A. Schwarz, The Complete Works of Marcel Duchamp, vol. II, New York, 1997, pp. 787-788, no. 523a.
P. Hulten, ed., Marcel Duchamp: Work and Life, Boston, 1993, p. 147, no. 1:3 (illustrated in color).
Exhibited
London, Tate Gallery, The Almost Complete Works of Marcel Duchamp, June-July 1966, p. 74, no. 172 (illustrated).

Lot Essay

This work has been authenticated by Mme Jacqueline Matisse Monnier and the Association Marcel Duchamp.

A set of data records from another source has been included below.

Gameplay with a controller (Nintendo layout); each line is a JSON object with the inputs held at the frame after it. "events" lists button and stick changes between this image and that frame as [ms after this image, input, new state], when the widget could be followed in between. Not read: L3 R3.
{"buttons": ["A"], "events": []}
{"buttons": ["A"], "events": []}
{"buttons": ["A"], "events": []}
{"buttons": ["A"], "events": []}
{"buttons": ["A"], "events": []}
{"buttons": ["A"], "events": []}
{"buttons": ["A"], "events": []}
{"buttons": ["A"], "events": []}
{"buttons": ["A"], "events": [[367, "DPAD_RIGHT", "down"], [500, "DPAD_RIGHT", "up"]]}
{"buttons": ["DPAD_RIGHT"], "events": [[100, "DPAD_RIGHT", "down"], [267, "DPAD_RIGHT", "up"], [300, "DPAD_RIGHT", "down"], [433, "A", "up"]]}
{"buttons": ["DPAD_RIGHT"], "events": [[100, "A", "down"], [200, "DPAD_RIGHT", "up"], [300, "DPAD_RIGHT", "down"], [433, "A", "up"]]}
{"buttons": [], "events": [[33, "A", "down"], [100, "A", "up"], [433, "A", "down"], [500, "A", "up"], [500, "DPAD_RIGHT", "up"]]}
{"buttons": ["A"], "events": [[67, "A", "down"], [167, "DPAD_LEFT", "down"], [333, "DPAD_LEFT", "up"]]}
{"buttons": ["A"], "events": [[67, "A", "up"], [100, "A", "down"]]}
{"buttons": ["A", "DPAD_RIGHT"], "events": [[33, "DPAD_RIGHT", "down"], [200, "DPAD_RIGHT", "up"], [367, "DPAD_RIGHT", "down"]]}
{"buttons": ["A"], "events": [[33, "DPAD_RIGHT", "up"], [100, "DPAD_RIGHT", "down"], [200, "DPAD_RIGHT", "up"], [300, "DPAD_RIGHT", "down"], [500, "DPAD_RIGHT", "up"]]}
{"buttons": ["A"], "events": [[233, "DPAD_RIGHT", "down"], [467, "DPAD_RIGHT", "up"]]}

In 1946, André Breton began plans for another international Surrealist exhibition, along the lines of those he had organized in 1938 in Paris, and in 1942 in New York. As for those two earlier shows, he enlisted Duchamp's help, who, among other things, agreed to design the cover of the catalogue. He decided that it should feature the image of a woman's bare breast encircled by a swathe of black velvet fabric bearing the provocative title PRIÈRE DE TOUCHER [Please touch], a request that was emblazoned in capital letters on a label attached to the back cover. For the regular edition, a black-and-white photograph of this subject was prepared in accordance with Duchamp's instructions by Rémy Duval (1907-1984), a photographer from Rouen best known for a book of nudes published in Paris in 1936 (R. Duval, 28 Études de Nus, Paris, 1936. Duval was also known for his photographs of artists in their studios, and later for his book Colmar, de las victoire á la liberation de Paris, 1945). For the deluxe edition, actual foam-rubber falsies were painted and glued to a light-pink cardboard cover by Ducahmp with the assistance of the Italian-born American painter Enrico Donati. "By the end we were fed up but we got the job done," Donati later recalled. "I remarked that I had never thought I would get tired of handling so many breasts, and Marcel said: 'Maybe that's the whole idea'" (J. Gough-Cooper & J. Caumont, "Ephemerides," entry for 5/17/47, quoted in P. Hulten, ed., Marcel Duchamp, Cambridge, 1993). Approximately a year later, when a copy of this catalogue was sent through the mails from Paris to Geneva, it was confiscated by the authorities, "not because of its contents, but [because] of its cover, which is considered 'immoral'" (Ibid.). This example is exceptional, for it was signed by Duchamp.